### Problem details
Transcribe the listing line for line, starting at the line that has "family: Lacertidae" and stopping after the line that has "family: Fabaceae".

### Data for this task
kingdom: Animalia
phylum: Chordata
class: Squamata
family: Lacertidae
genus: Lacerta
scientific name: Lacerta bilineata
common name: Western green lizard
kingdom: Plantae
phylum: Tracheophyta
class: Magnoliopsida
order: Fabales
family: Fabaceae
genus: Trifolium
---
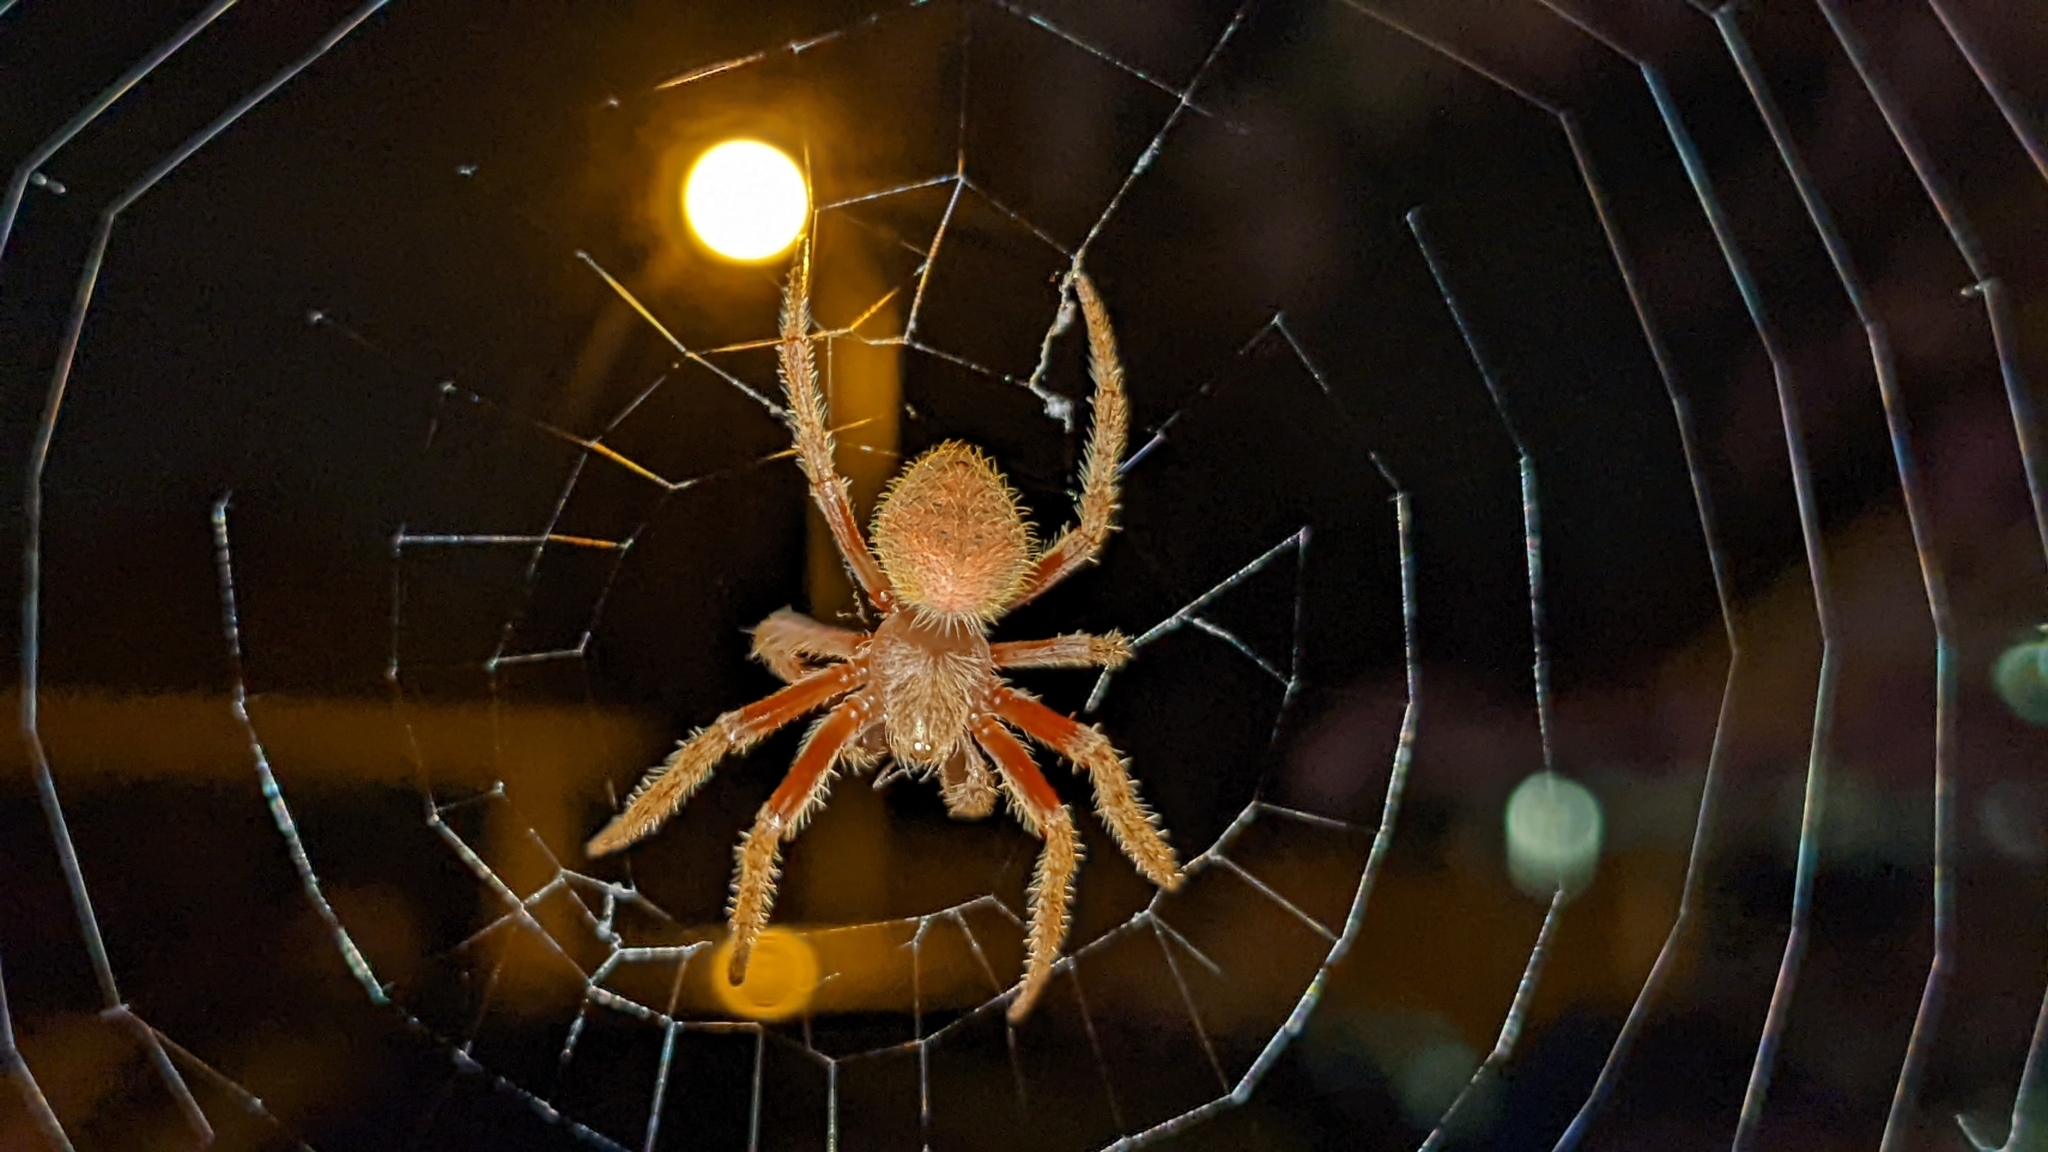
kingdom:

### Expected output
family: Lacertidae
genus: Lacerta
scientific name: Lacerta bilineata
common name: Western green lizard
kingdom: Plantae
phylum: Tracheophyta
class: Magnoliopsida
order: Fabales
family: Fabaceae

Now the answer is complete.